Agradeço as palavras que me
foram dirigidas pelo Presidente do Comitê Olímpico Internacional, Senhor Juan
Antonio Samaranch; pelo Presidente do Comitê Olímpico Nacional Italiano (CONI),
Senhor Giovanni Petrucci; e Senhor Antonio Rossi, vencedor da medalha de ouro
em Sidney e em Atlanta, que interpretou os sentimentos de todos vós, diletos
atletas. Enquanto vos contemplo reunidos e bem ordenados neste estádio,
voltam-me à mente muitas recordações da minha vida, ligadas a experiências
esportivas. Queridos amigos, obrigado pela vossa presença e sobretudo pelo
entusiasmo com que estais a viver este encontro jubilar.
2. Com esta celebração, o
mundo do esporte une-se como um grandioso coro, para expressar através da
oração, do canto, do jogo e do movimento um hino de louvor e de agradecimento
ao Senhor. Esta é a ocasião propícia para dar graças a Deus pelo dom do
esporte, em
que o homem exercita o próprio corpo, inteligência e vontade, reconhecendo nestas
suas capacidades outras tantas dádivas do seu Criador.
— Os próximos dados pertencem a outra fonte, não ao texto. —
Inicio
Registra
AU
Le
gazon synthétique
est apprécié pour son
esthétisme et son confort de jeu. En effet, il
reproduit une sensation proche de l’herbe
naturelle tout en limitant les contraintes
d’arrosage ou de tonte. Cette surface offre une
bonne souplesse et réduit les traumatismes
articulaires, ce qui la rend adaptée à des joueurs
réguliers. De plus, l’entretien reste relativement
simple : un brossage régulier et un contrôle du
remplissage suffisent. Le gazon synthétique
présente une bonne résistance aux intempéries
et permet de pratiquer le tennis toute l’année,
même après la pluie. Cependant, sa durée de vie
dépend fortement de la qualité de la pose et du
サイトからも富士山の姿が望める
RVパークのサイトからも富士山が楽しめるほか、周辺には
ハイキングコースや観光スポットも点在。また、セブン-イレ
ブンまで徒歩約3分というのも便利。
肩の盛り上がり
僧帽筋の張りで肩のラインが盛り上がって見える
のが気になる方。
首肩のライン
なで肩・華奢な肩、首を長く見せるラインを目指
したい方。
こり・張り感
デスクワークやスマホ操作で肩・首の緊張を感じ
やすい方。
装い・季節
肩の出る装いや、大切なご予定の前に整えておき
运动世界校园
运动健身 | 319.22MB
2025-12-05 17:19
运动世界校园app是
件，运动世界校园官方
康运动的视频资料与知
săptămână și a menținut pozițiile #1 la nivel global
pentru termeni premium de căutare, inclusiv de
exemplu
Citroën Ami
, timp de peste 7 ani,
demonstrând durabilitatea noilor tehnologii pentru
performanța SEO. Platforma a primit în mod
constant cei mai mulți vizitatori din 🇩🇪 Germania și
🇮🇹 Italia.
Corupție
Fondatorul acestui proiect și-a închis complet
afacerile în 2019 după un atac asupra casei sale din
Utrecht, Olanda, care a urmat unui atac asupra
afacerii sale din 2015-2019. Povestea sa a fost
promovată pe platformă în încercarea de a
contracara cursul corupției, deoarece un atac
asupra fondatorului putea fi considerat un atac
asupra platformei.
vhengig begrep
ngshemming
Hoje a prática esportiva adquire uma importância notável, porque pode favorecer nos jovens a confirmação de valores relevantes como a lealdade, a perseverança, a amizade, a partilha e a solidariedade. E precisamente por este motivo, nos últimos anos ela desenvolveu-se cada vez mais como um dos fenômenos típicos da modernidade, como um “sinal dos tempos” capaz de interpretar as novas exigências e as renovadas expectativas da humanidade. O esporte difundiu-se em todos os quadrantes do mundo, ultrapassando diversidades de culturas e de nações.
Em virtude do perfil planetário
adquirido por esta atividade, é grande a responsabilidade dos esportistas
do mundo. Eles
são chamados a fazer do esporte uma ocasião de encontro e de diálogo, para além
de toda a barreira de língua, raça e cultura. Com efeito, o esporte pode
oferecer uma contribuição válida para o entendimento pacífico entre os povos e
colaborar para a confirmação da nova civilização do amor no mundo.
3. O Grande Jubileu do Ano
2000 convida cada um e todos a um sério caminho de reflexão e conversão. Pode
acaso o mundo do esporte eximir-se deste providencial dinamismo espiritual?
Não! Pelo contrário, precisamente a importância de que hoje o esporte reveste
convida quantos nele participam a aproveitar esta oportunidade para um exame
de consciência. É
importante relevar e promover os inúmeros aspectos positivos do esporte, mas é
imperioso compreender também as várias situações transgressivas às quais ele
pode ceder.
As potencialidades educativas
e espirituais do desporto hão de tornar os fiéis e os homens de boa vontade unidos
e decididos a contrastarem todos os aspectos deturpantes que
podem insinuar-se, reconhecendo nele um fenômeno contrário ao desenvolvimento
integral da pessoa e à sua alegria de viver. São necessários todos os cuidados
que visam a salvaguarda do corpo humano contra qualquer atentado à sua
integridade, e contra todas as formas de exploração e de idolatria.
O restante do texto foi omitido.